Porzuć miły kolego ten proceder. My metalowcy czekamy na ciebie.

[youtube][/youtube]

Re: Retropsekcja

: 02-09-2016, 08:42
autor: Plastek
535 pisze:Przyznaj się, że chcesz spowodować, by prawdziwi fani łomotu, usunęli z dysków swoje kolekcje, obcięli włosy, zjedli swoje naszywki i sprzedali glany, bo metal umarł. Dlaczego jesteś taki okrutny? Dlaczego w myśl hasła "wszyscy jesteśmy metalowcami", nie chcesz klepać się z nami po pleckach, tylko szydzisz i jątrzysz?

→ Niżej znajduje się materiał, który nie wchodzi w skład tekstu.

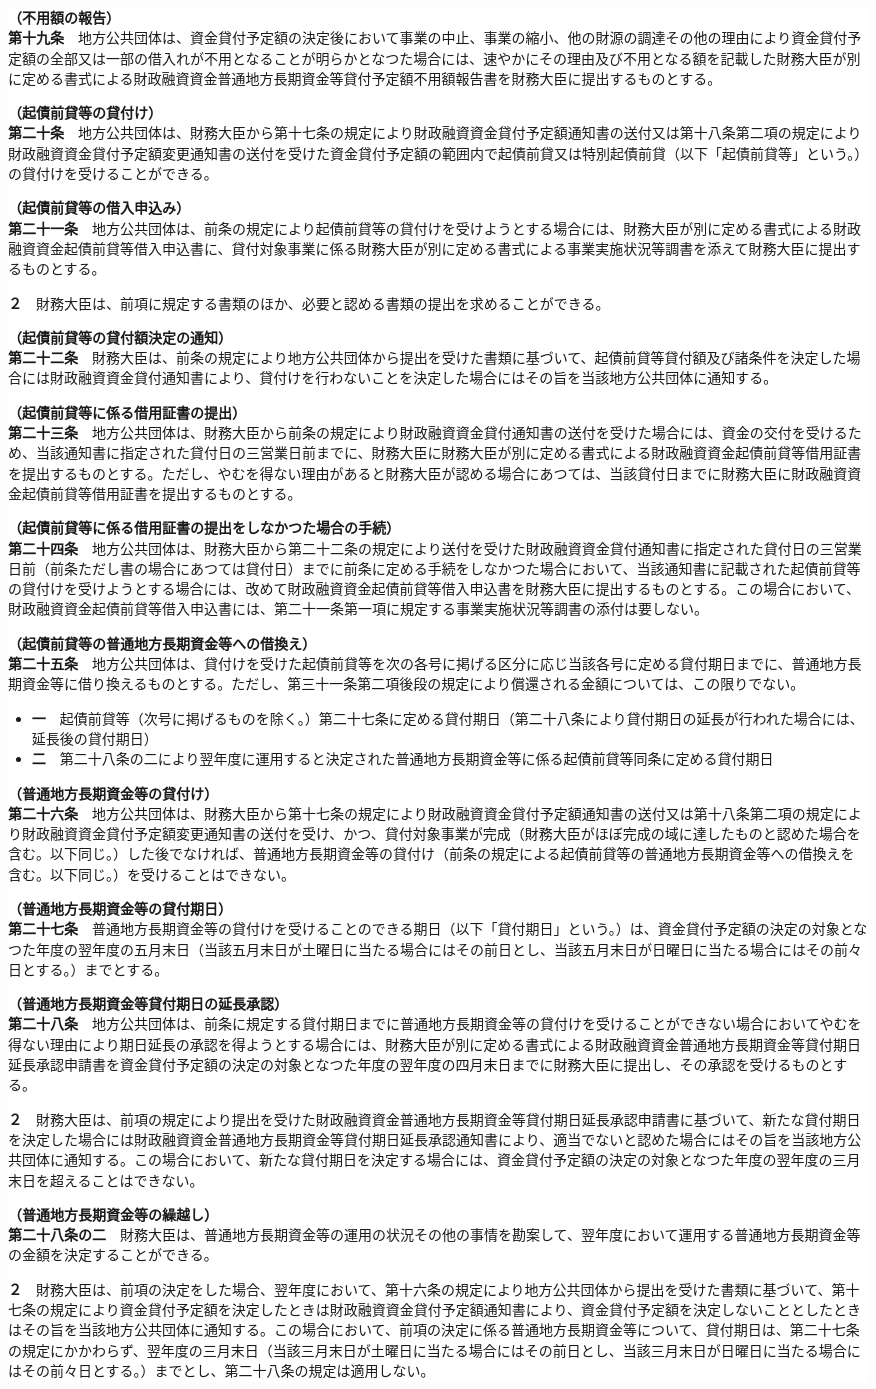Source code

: **（不用額の報告）**  
**第十九条**　地方公共団体は、資金貸付予定額の決定後において事業の中止、事業の縮小、他の財源の調達その他の理由により資金貸付予定額の全部又は一部の借入れが不用となることが明らかとなつた場合には、速やかにその理由及び不用となる額を記載した財務大臣が別に定める書式による財政融資資金普通地方長期資金等貸付予定額不用額報告書を財務大臣に提出するものとする。  
  
**（起債前貸等の貸付け）**  
**第二十条**　地方公共団体は、財務大臣から第十七条の規定により財政融資資金貸付予定額通知書の送付又は第十八条第二項の規定により財政融資資金貸付予定額変更通知書の送付を受けた資金貸付予定額の範囲内で起債前貸又は特別起債前貸（以下「起債前貸等」という。）の貸付けを受けることができる。  
  
**（起債前貸等の借入申込み）**  
**第二十一条**　地方公共団体は、前条の規定により起債前貸等の貸付けを受けようとする場合には、財務大臣が別に定める書式による財政融資資金起債前貸等借入申込書に、貸付対象事業に係る財務大臣が別に定める書式による事業実施状況等調書を添えて財務大臣に提出するものとする。  
  
**２**　財務大臣は、前項に規定する書類のほか、必要と認める書類の提出を求めることができる。  
  
**（起債前貸等の貸付額決定の通知）**  
**第二十二条**　財務大臣は、前条の規定により地方公共団体から提出を受けた書類に基づいて、起債前貸等貸付額及び諸条件を決定した場合には財政融資資金貸付通知書により、貸付けを行わないことを決定した場合にはその旨を当該地方公共団体に通知する。  
  
**（起債前貸等に係る借用証書の提出）**  
**第二十三条**　地方公共団体は、財務大臣から前条の規定により財政融資資金貸付通知書の送付を受けた場合には、資金の交付を受けるため、当該通知書に指定された貸付日の三営業日前までに、財務大臣に財務大臣が別に定める書式による財政融資資金起債前貸等借用証書を提出するものとする。ただし、やむを得ない理由があると財務大臣が認める場合にあつては、当該貸付日までに財務大臣に財政融資資金起債前貸等借用証書を提出するものとする。  
  
**（起債前貸等に係る借用証書の提出をしなかつた場合の手続）**  
**第二十四条**　地方公共団体は、財務大臣から第二十二条の規定により送付を受けた財政融資資金貸付通知書に指定された貸付日の三営業日前（前条ただし書の場合にあつては貸付日）までに前条に定める手続をしなかつた場合において、当該通知書に記載された起債前貸等の貸付けを受けようとする場合には、改めて財政融資資金起債前貸等借入申込書を財務大臣に提出するものとする。この場合において、財政融資資金起債前貸等借入申込書には、第二十一条第一項に規定する事業実施状況等調書の添付は要しない。  
  
**（起債前貸等の普通地方長期資金等への借換え）**  
**第二十五条**　地方公共団体は、貸付けを受けた起債前貸等を次の各号に掲げる区分に応じ当該各号に定める貸付期日までに、普通地方長期資金等に借り換えるものとする。ただし、第三十一条第二項後段の規定により償還される金額については、この限りでない。  
* **一**　起債前貸等（次号に掲げるものを除く。）第二十七条に定める貸付期日（第二十八条により貸付期日の延長が行われた場合には、延長後の貸付期日）  
* **二**　第二十八条の二により翌年度に運用すると決定された普通地方長期資金等に係る起債前貸等同条に定める貸付期日  
  
**（普通地方長期資金等の貸付け）**  
**第二十六条**　地方公共団体は、財務大臣から第十七条の規定により財政融資資金貸付予定額通知書の送付又は第十八条第二項の規定により財政融資資金貸付予定額変更通知書の送付を受け、かつ、貸付対象事業が完成（財務大臣がほぼ完成の域に達したものと認めた場合を含む。以下同じ。）した後でなければ、普通地方長期資金等の貸付け（前条の規定による起債前貸等の普通地方長期資金等への借換えを含む。以下同じ。）を受けることはできない。  
  
**（普通地方長期資金等の貸付期日）**  
**第二十七条**　普通地方長期資金等の貸付けを受けることのできる期日（以下「貸付期日」という。）は、資金貸付予定額の決定の対象となつた年度の翌年度の五月末日（当該五月末日が土曜日に当たる場合にはその前日とし、当該五月末日が日曜日に当たる場合にはその前々日とする。）までとする。  
  
**（普通地方長期資金等貸付期日の延長承認）**  
**第二十八条**　地方公共団体は、前条に規定する貸付期日までに普通地方長期資金等の貸付けを受けることができない場合においてやむを得ない理由により期日延長の承認を得ようとする場合には、財務大臣が別に定める書式による財政融資資金普通地方長期資金等貸付期日延長承認申請書を資金貸付予定額の決定の対象となつた年度の翌年度の四月末日までに財務大臣に提出し、その承認を受けるものとする。  
  
**２**　財務大臣は、前項の規定により提出を受けた財政融資資金普通地方長期資金等貸付期日延長承認申請書に基づいて、新たな貸付期日を決定した場合には財政融資資金普通地方長期資金等貸付期日延長承認通知書により、適当でないと認めた場合にはその旨を当該地方公共団体に通知する。この場合において、新たな貸付期日を決定する場合には、資金貸付予定額の決定の対象となつた年度の翌年度の三月末日を超えることはできない。  
  
**（普通地方長期資金等の繰越し）**  
**第二十八条の二**　財務大臣は、普通地方長期資金等の運用の状況その他の事情を勘案して、翌年度において運用する普通地方長期資金等の金額を決定することができる。  
  
**２**　財務大臣は、前項の決定をした場合、翌年度において、第十六条の規定により地方公共団体から提出を受けた書類に基づいて、第十七条の規定により資金貸付予定額を決定したときは財政融資資金貸付予定額通知書により、資金貸付予定額を決定しないこととしたときはその旨を当該地方公共団体に通知する。この場合において、前項の決定に係る普通地方長期資金等について、貸付期日は、第二十七条の規定にかかわらず、翌年度の三月末日（当該三月末日が土曜日に当たる場合にはその前日とし、当該三月末日が日曜日に当たる場合にはその前々日とする。）までとし、第二十八条の規定は適用しない。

Porzuć miły kolego ten proceder. My metalowcy czekamy na ciebie.

[youtube][/youtube]
No i coś narobił? Włączyłem ten koncert i poczułem się jakbym znowu był młodym adeptem sztuki metalowej i zacząłem nakurwiać łbem jak szalony, mimo że długich włosów już dawno nie mam. To są te emocje których dzisiaj brakuje temu gatunkowi. Dobrze, że są jeszcze takie kapele jak Sabaton, Death Like Mass oraz Anthrax - metal to rebelia, sranie na konwenanse i prawdziwe, fanowskie braterstwo, a ci muzycy właśnie takie wartości lansują.

Re: Retropsekcja

: 02-09-2016, 08:47
autor: 535
Zapraszam zatem na wino do parku Jordana przed tym wspaniałym gigiem. Ja stawiam.

Re: Retropsekcja

: 02-09-2016, 23:26
autor: pr0metheus
Plastek pisze: No nie wiem stary. To całe podziemie to taki wspaniały obszar, który metaluchy uwielbiają idealizować; tyle tam jest zajebistych kapel, w dodatki szerzej nieznanych, a my przecież kochamy być elitarni i wiedzieć więcej niż inne metaluchy!
zdaje sobie z tego sprawe. wiem tez ze plywa tam sporo gowna. ale to kopanie wciaz sprawia mi duzo radochy i jak znajde 8-10 plyt rocznie to mi w zupelnosci styknie. oczywiscie mowie o dobrym rzemiosle a nie jakis objawieniach czy nowej jakosci.
Plastek pisze: Jeśli coś nie jest nazwijmy to brzydko znane, to wyłączając POJEDYNCZE przypadki, znaczy po prostu, że jest chujowe.
niekoniecznie. klasyczne kapele ustepuja miejsca roznym awangardowym dziwadlom.
jakies chujowe orange pazuzu czy uada wydaje mi sie jest bardziej popularne niz nordvrede czy hautakammio.
no i ok, mi to nie przeszkadza, ja sobie znajde.
zreszta przejrzyj temat o finskim, sodomouse nawklejal tam sporo dobrego stuffu. i nie sa to nazwy z okladek magazynow.
Plastek pisze: Posłużę się analogią literacką - mogę sobie mówić: "Jebać nowego Kinga, jebać Dicka którego akurat nie mam, kupię sobie książkę pana Józefa Pindola, którą wydał w self publishingu w nakładzie 100 sztuk, bo to na pewno będzie lepsze". Nie jest i nie będzie. Podziemie to jeszcze większy kibel niż scena oficjalna.
analogia nietrafiona, bo zeby napisac dobra ksiazke trzeba miec talent, dobry warsztat itd. czyli king ma, a pindol nie.
w black metalu nie trzeba byc wirtuozem gitary zeby sklecic porzadny material

Re: Retropsekcja

: 03-09-2016, 08:08
autor: Plastek
pr0metheus pisze: analogia nietrafiona, bo zeby napisac dobra ksiazke trzeba miec talent, dobry warsztat itd. czyli king ma, a pindol nie.
w black metalu nie trzeba byc wirtuozem gitary zeby sklecic porzadny material
Nie do końca bym się zgodził. Wirtuozem może nie trzeba być, ale też nie sądzę by Sid Vicious choćby żył 150 lat napisał jakąś dobrą piosenkę.